▶ [YOUR OBJECTIVE]: Looking through the listing, how many of its lines hold the word "shrub"? Answer with only the number.

----- EXERCISE DATA -----

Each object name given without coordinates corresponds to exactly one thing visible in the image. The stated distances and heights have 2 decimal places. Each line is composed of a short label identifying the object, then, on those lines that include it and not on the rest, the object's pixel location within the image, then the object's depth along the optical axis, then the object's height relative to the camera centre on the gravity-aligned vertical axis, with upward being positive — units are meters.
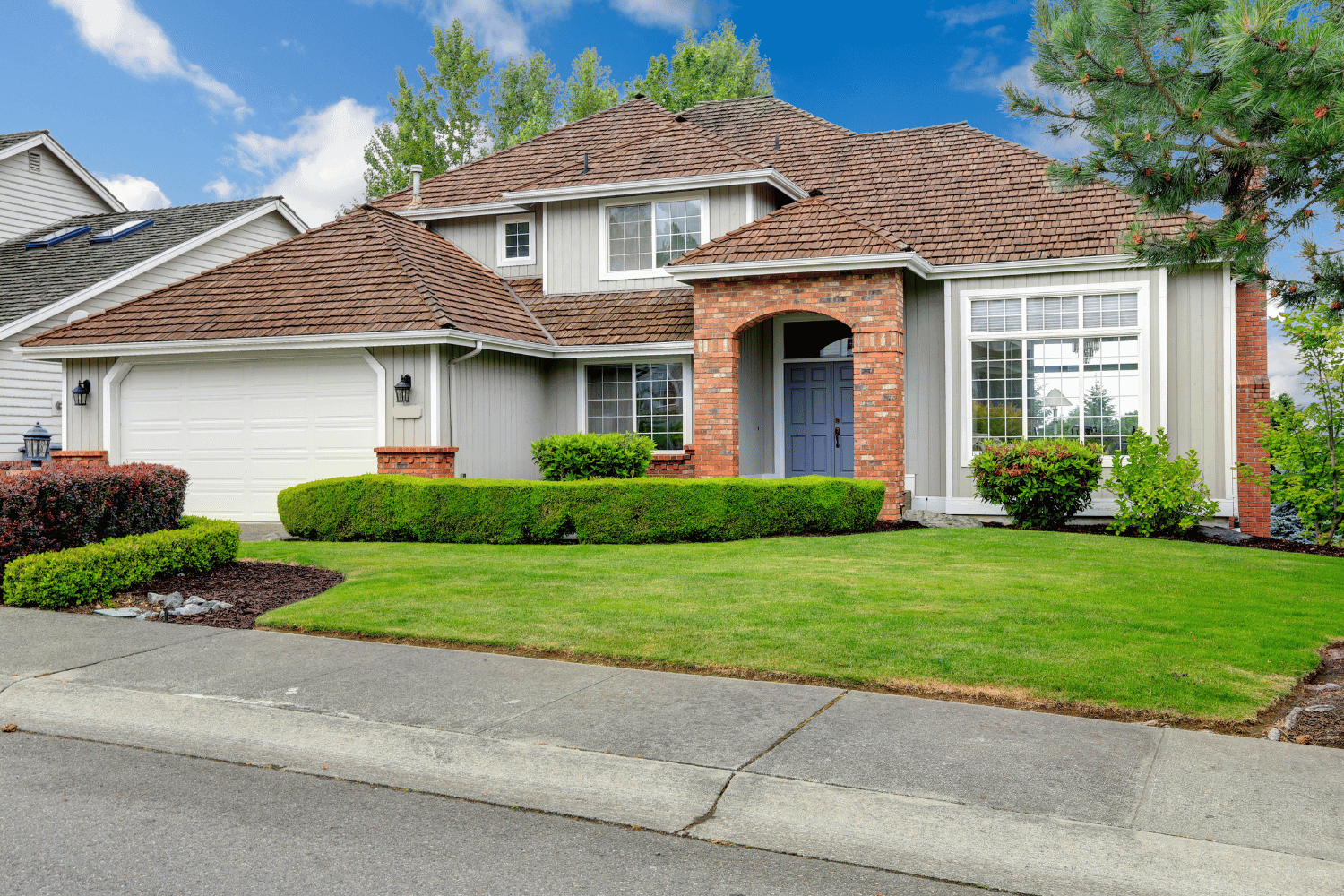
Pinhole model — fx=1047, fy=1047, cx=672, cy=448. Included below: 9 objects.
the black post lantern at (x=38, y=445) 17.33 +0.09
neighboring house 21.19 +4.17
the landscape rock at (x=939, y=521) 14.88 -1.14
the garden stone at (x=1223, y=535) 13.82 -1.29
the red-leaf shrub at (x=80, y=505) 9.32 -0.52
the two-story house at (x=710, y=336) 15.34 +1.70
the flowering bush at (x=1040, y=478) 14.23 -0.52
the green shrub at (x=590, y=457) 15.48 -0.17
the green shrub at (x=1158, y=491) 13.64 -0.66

-----

▶ [WRITTEN REPLY]: 3